_Task brief_
Please count the lines in the data below that contain the string "temperature". Reply with only that number.

_Dataset records_

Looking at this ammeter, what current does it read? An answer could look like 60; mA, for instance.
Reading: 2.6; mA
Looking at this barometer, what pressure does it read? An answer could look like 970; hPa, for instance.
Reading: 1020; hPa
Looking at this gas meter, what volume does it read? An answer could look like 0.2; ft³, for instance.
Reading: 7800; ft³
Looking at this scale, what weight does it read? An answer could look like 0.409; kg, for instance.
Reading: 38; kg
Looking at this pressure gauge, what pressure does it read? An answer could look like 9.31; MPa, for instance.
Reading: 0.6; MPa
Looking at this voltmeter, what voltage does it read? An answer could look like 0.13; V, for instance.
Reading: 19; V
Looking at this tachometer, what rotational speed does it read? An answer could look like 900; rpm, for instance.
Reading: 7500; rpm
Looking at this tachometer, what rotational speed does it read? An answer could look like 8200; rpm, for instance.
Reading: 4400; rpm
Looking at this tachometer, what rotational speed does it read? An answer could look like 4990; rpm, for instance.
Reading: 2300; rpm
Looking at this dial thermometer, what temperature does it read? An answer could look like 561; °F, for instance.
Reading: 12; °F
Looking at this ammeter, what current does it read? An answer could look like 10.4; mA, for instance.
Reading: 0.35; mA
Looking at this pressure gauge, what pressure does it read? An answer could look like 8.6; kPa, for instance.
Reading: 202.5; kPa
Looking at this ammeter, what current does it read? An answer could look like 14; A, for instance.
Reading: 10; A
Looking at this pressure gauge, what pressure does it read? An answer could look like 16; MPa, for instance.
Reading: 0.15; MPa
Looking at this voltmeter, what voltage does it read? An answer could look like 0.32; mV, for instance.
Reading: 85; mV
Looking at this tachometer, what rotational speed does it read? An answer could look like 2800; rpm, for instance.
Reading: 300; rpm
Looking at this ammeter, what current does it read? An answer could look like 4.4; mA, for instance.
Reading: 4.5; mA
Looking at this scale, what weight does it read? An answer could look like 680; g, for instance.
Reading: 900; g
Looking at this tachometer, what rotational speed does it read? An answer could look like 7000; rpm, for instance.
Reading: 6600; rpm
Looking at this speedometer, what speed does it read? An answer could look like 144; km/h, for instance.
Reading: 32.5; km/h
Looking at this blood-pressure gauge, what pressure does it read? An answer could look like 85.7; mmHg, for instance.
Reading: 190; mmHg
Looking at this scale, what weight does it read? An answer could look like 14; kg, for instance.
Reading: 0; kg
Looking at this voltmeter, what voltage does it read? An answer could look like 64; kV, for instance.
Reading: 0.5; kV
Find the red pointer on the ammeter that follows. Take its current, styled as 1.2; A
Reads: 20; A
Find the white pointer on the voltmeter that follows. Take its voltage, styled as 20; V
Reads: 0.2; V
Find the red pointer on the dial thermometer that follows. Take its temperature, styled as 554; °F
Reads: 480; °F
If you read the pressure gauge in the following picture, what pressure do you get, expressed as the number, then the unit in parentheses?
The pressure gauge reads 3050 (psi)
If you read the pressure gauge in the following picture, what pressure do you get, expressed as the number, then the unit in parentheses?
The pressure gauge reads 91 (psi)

_Answer_
2